Ledecky was unable to attend the induction ceremony as she was participating at the NCAA Division 1 Women's Swimming and Diving Championships in Indianapolis from March 15-18. Fittingly, on the night of the ceremony, Ledecky won the 500-yard freestyle at the NCAA meet, breaking the American record by 1.1 seconds. It was one of five event victories for Ledecky at the NCAA meet (3 individual and 2 relays), and one of several overall NCAA and NCAA Championship meet records for Ledecky and her team as Stanford – guided by fifth-year head coach Greg Meehan and associate head coach Tracy Slusser – won its first NCAA Championship since 1998.

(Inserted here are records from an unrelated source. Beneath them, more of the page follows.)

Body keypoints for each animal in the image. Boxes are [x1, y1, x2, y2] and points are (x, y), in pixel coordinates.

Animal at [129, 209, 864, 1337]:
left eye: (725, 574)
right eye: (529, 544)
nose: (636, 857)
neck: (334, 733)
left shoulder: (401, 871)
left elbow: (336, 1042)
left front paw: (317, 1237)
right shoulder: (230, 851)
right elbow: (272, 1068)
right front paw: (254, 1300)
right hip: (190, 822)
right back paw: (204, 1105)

In lieu of attending the ceremony, Ledecky issued a statement thanking the Hall of Fame's sponsors and those who have helped her along the way. “I have to thank my parents for having the great sense to raise my brother and me in the wonderful State of Maryland,” said Ledecky, who went on also to thank, among others, her schools and school teachers at Stone Ridge School of the Sacred Heart and Little Flower School in Bethesda, Maryland; all of her current and former classmates and teammates; USA Swimming and the U.S. Olympic Committee; her club and Olympic swim coaches Bruce Gemmell and Yuri Suguiyama; Tom Ugast and former Nation’s Capital swim club coaches Carolyn Kaucher and Nicole Gamard; the Palisades Swim Club; and Stanford University and its coaches Meehan and Slusser.

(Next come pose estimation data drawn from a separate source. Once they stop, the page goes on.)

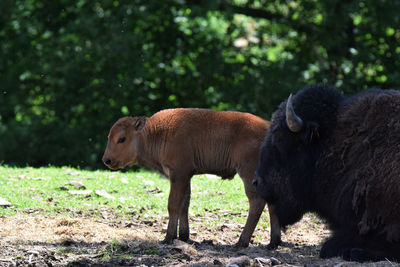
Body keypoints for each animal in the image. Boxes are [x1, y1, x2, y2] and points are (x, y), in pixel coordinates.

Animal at [102, 108, 282, 248]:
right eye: (108, 137)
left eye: (122, 138)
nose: (107, 160)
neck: (155, 133)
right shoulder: (186, 177)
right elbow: (185, 204)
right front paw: (183, 236)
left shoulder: (178, 174)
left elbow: (173, 205)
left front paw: (168, 238)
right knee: (272, 203)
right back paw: (273, 242)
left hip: (248, 173)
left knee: (256, 202)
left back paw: (241, 242)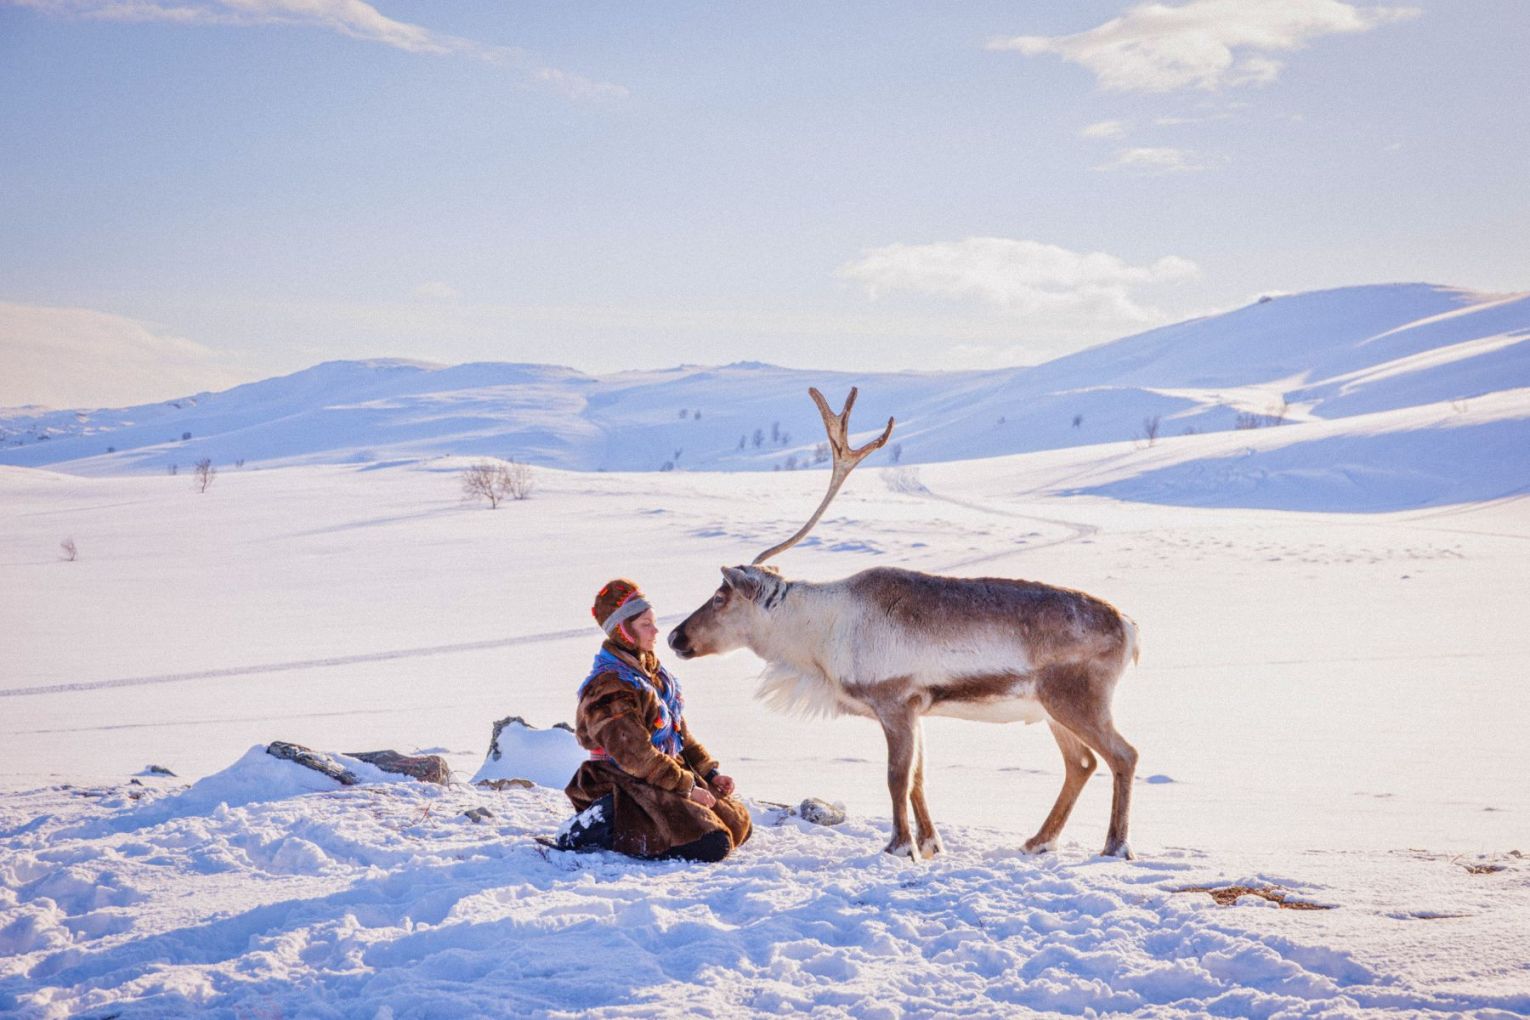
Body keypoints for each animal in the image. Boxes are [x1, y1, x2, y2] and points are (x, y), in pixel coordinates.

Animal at [668, 387, 1141, 860]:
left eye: (719, 597)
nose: (675, 636)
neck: (819, 639)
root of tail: (1129, 628)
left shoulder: (895, 701)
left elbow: (897, 777)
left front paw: (899, 845)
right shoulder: (917, 708)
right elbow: (917, 779)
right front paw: (930, 843)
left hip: (1077, 698)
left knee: (1123, 755)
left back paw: (1115, 845)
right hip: (1050, 708)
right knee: (1081, 763)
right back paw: (1038, 841)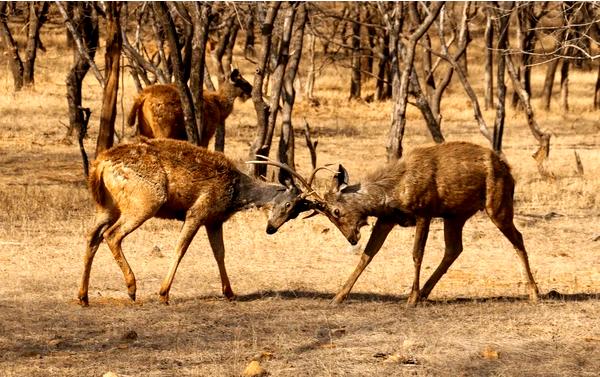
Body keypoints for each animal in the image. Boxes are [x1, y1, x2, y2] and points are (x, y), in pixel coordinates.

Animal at [78, 138, 304, 306]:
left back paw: (83, 296)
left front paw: (230, 292)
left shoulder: (214, 220)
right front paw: (163, 293)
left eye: (296, 212)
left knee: (92, 237)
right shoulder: (197, 212)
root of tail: (100, 165)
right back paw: (131, 288)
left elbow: (220, 253)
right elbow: (181, 248)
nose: (271, 228)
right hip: (146, 203)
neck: (236, 192)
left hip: (107, 207)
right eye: (288, 204)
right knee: (111, 235)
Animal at [262, 142, 540, 306]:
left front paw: (410, 297)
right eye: (330, 215)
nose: (351, 237)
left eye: (337, 211)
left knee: (518, 238)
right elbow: (367, 255)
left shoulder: (424, 212)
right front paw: (338, 296)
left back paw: (534, 293)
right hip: (455, 215)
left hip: (497, 204)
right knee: (454, 249)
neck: (392, 193)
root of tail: (507, 169)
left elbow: (417, 254)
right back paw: (427, 292)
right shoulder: (387, 219)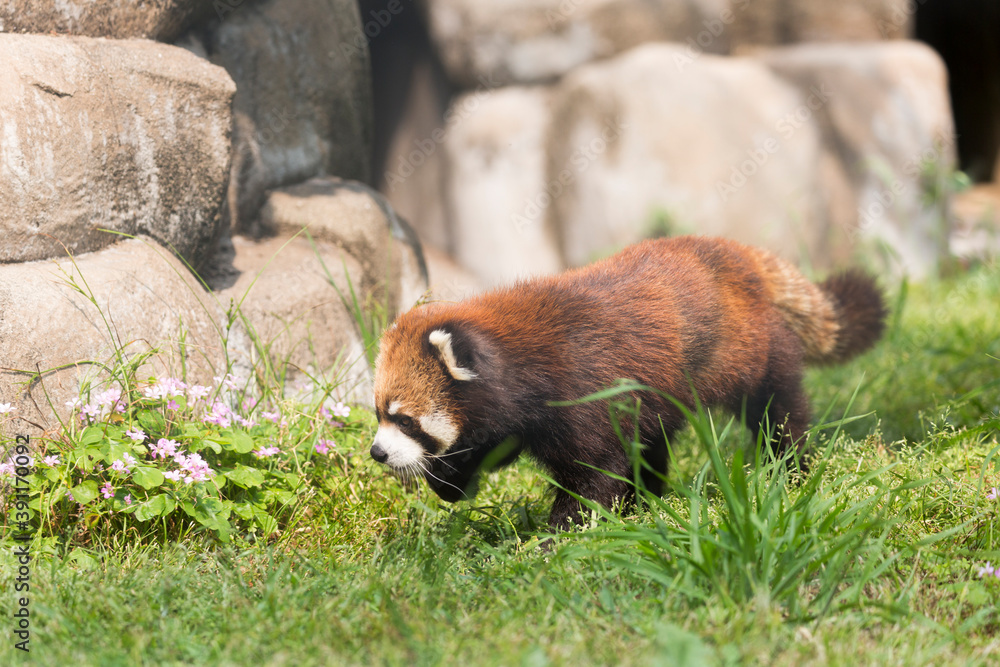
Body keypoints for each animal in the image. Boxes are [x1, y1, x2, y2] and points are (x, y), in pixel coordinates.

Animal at [372, 237, 888, 528]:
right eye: (378, 414)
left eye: (405, 419)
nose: (377, 452)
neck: (524, 356)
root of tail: (737, 252)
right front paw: (447, 479)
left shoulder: (584, 394)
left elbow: (597, 470)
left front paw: (560, 534)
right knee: (654, 437)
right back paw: (647, 498)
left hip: (754, 352)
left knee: (777, 411)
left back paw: (790, 467)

As part of the induction ceremony, Ledecky received a “Governor's Citation” from Maryland Governor Lawrence J. Hogan, Jr. and presented by Maryland First Lady Yumi Hogan, which reads in part: "In recognition of your induction into the Maryland Women's Hall of Fame...with best wishes and sincere congratulations as you are honored for your unique and lasting contributions to our state; and as the people of Maryland join together in expressing our deep appreciation, great respect, and admiration for your inspiring leadership and educated service for the benefit of all women.”
Ledecky is a five-time Olympic gold medalist who has broken 13 World records and 30 American records in her swimming career, which includes 19 international gold medals for Team USA. She was the most decorated female athlete at the 2016 Rio Olympics, winning four gold and one silver medal as she became the first woman since Debbie Meyer (1968) to sweep the 200, 400 and 800-meter freestyle races.
The two-time USOC Athlete of the Year and four-time USA Swimming Athlete of the Year completed a similar sweep for Stanford this week at the NCAA Championships, becoming the first woman since University of Florida's Tami Bruce in 1988 to win the 200, 500, and 1650-yard freestyle events at a single NCAA Division I Championship meet, and becoming the first Stanford swimmer since Olympic Gold medalist Misty Hyman in 1998 to win any three NCAA individual events at the same NCAA Championship meet.
Overall, Ledecky had one of the finest seasons ever posted by an NCAA swimmer, breaking nine American records and 12 NCAA records across four different individual events and relays, including new American records in three events at the NCAA Championships, along with four NCAA and NCAA Championship meet records, and the most event victories (5) by any swimmer in the 2017 NCAA Championship meet.